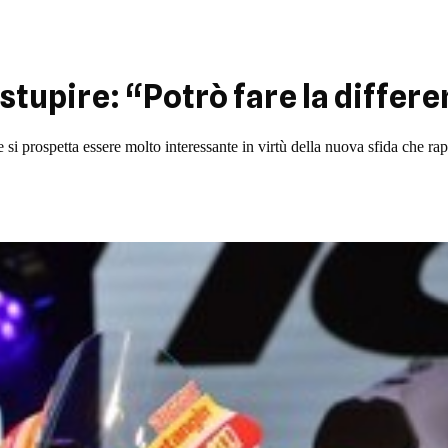
stupire: “Potrò fare la diffe
e si prospetta essere molto interessante in virtù della nuova sfida che r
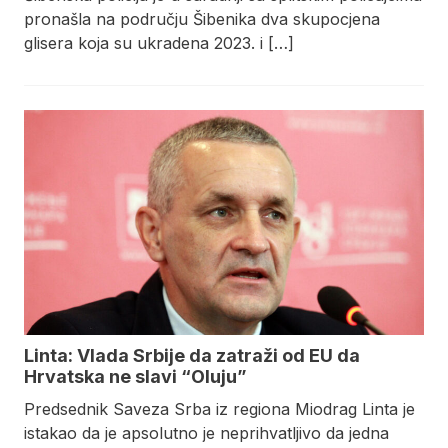
pronašla na području Šibenika dva skupocjena
glisera koja su ukradena 2023. i […]
Linta: Vlada Srbije da zatraži od EU da
Hrvatska ne slavi “Oluju”
Predsednik Saveza Srba iz regiona Miodrag Linta je
istakao da je apsolutno je neprihvatljivo da jedna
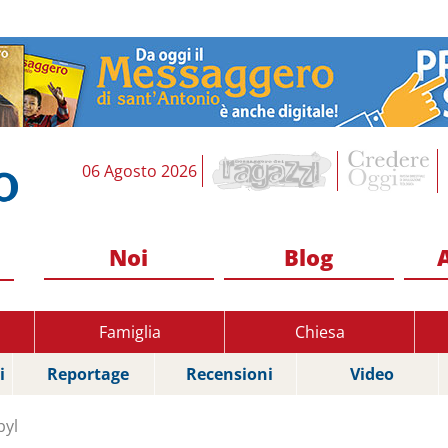
06 Agosto 2026
Noi
Blog
Famiglia
Chiesa
i
Reportage
Recensioni
Video
byl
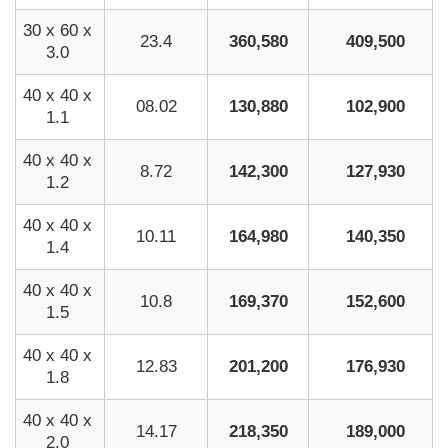
30 x 60 x
23.4
360,580
409,500
3.0
40 x 40 x
08.02
130,880
102,900
1.1
40 x 40 x
8.72
142,300
127,930
1.2
40 x 40 x
10.11
164,980
140,350
1.4
40 x 40 x
10.8
169,370
152,600
1.5
40 x 40 x
12.83
201,200
176,930
1.8
40 x 40 x
14.17
218,350
189,000
2.0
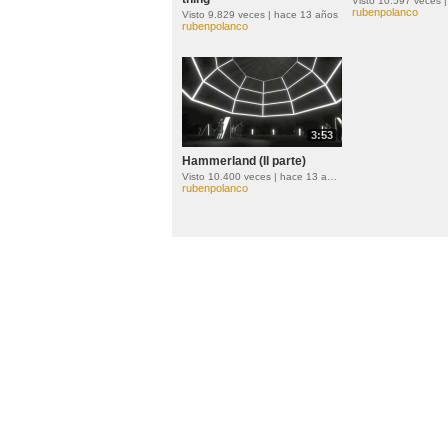
rubenpolanco
Visto 9.829 veces | hace 13 años
rubenpolanco
3:53
Hammerland (II parte)
Visto 10.400 veces | hace 13 años
rubenpolanco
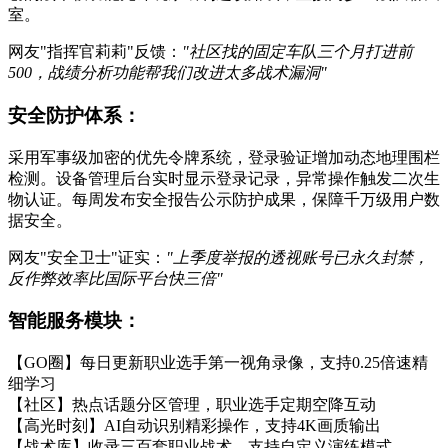
室。
网友"指挥官莉莉"反馈：
"社区找的固定车队三个月打进前
500，战绩分析功能帮我们改进太多战术漏洞"
安全防护体系：
采用军事级加密的优先令牌系统，登录验证增加动态地理围栏
检测。设备管理后台实时显示登录记录，异常操作触发二次生
物认证。每周发布安全报告公示防护成果，保障千万级用户数
据安全。
网友"安全卫士"证实：
"上季度举报的透视账号已永久封禁，
反作弊效率比国际平台快三倍"
智能服务模块：
【GO圈】每日更新职业选手第一视角录像，支持0.25倍速精
细学习
【社区】热点话题分区管理，职业选手定期空降互动
【高光时刻】AI自动识别精彩操作，支持4K画质输出
【战术库】收录三百套职业战术，支持自定义演练模式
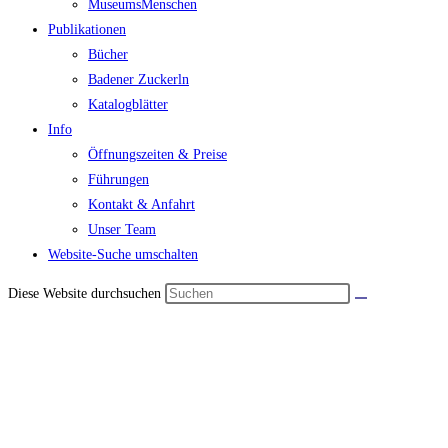
MuseumsMenschen
Publikationen
Bücher
Badener Zuckerln
Katalogblätter
Info
Öffnungszeiten & Preise
Führungen
Kontakt & Anfahrt
Unser Team
Website-Suche umschalten
Diese Website durchsuchen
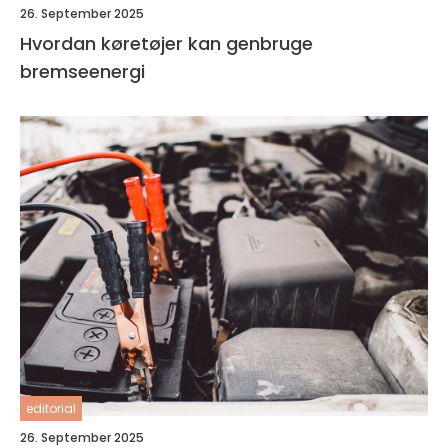
26. September 2025
Hvordan køretøjer kan genbruge
bremseenergi
editorial
26. September 2025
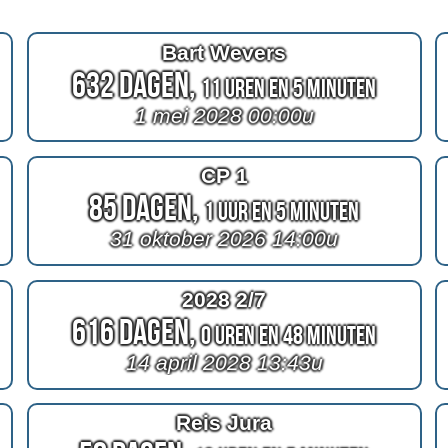
Bart Wevers
632 Dagen,
11 Uren en 5 Minuten
1 mei 2028 00:00u
CP 1
85 Dagen,
1 Uur en 5 Minuten
31 oktober 2026 14:00u
2028 2/7
616 Dagen,
0 Uren en 48 Minuten
14 april 2028 13:43u
Reis Jura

• **Your instructions**:
Switch "rubenpolanco" to "ruben.polanco" everywhere in the entries and give their text again with nothing else changed. Leave the pictures out.

• **Solution below**:
stupire: “Potrò fare la diffe
e si prospetta essere molto interessante in virtù della nuova sfida che r
pronašla na području Šibenika dva skupocjena
glisera koja su ukradena 2023. i […]
Linta: Vlada Srbije da zatraži od EU da
Hrvatska ne slavi “Oluju”
Predsednik Saveza Srba iz regiona Miodrag Linta je
istakao da je apsolutno je neprihvatljivo da jedna
06 Agosto 2026
Noi
Blog
Famiglia
Chiesa
i
Reportage
Recensioni
Video
byl
30 x 60 x
23.4
360,580
409,500
3.0
40 x 40 x
08.02
130,880
102,900
1.1
40 x 40 x
8.72
142,300
127,930
1.2
40 x 40 x
10.11
164,980
140,350
1.4
40 x 40 x
10.8
169,370
152,600
1.5
40 x 40 x
12.83
201,200
176,930
1.8
40 x 40 x
14.17
218,350
189,000
2.0
ruben.polanco
Visto 9.829 veces | hace 13 años
ruben.polanco
3:53
Hammerland (II parte)
Visto 10.400 veces | hace 13 años
ruben.polanco
室。
网友"指挥官莉莉"反馈：
"社区找的固定车队三个月打进前
500，战绩分析功能帮我们改进太多战术漏洞"
安全防护体系：
采用军事级加密的优先令牌系统，登录验证增加动态地理围栏
检测。设备管理后台实时显示登录记录，异常操作触发二次生
物认证。每周发布安全报告公示防护成果，保障千万级用户数
据安全。
网友"安全卫士"证实：
"上季度举报的透视账号已永久封禁，
反作弊效率比国际平台快三倍"
智能服务模块：
【GO圈】每日更新职业选手第一视角录像，支持0.25倍速精
细学习
【社区】热点话题分区管理，职业选手定期空降互动
【高光时刻】AI自动识别精彩操作，支持4K画质输出
【战术库】收录三百套职业战术，支持自定义演练模式
MuseumsMenschen
Publikationen
Bücher
Badener Zuckerln
Katalogblätter
Info
Öffnungszeiten & Preise
Führungen
Kontakt & Anfahrt
Unser Team
Website-Suche umschalten
Diese Website durchsuchen
26. September 2025
Hvordan køretøjer kan genbruge
bremseenergi
editorial
26. September 2025
Bart Wevers
632 Dagen,
11 Uren en 5 Minuten
1 mei 2028 00:00u
CP 1
85 Dagen,
1 Uur en 5 Minuten
31 oktober 2026 14:00u
2028 2/7
616 Dagen,
0 Uren en 48 Minuten
14 april 2028 13:43u
Reis Jura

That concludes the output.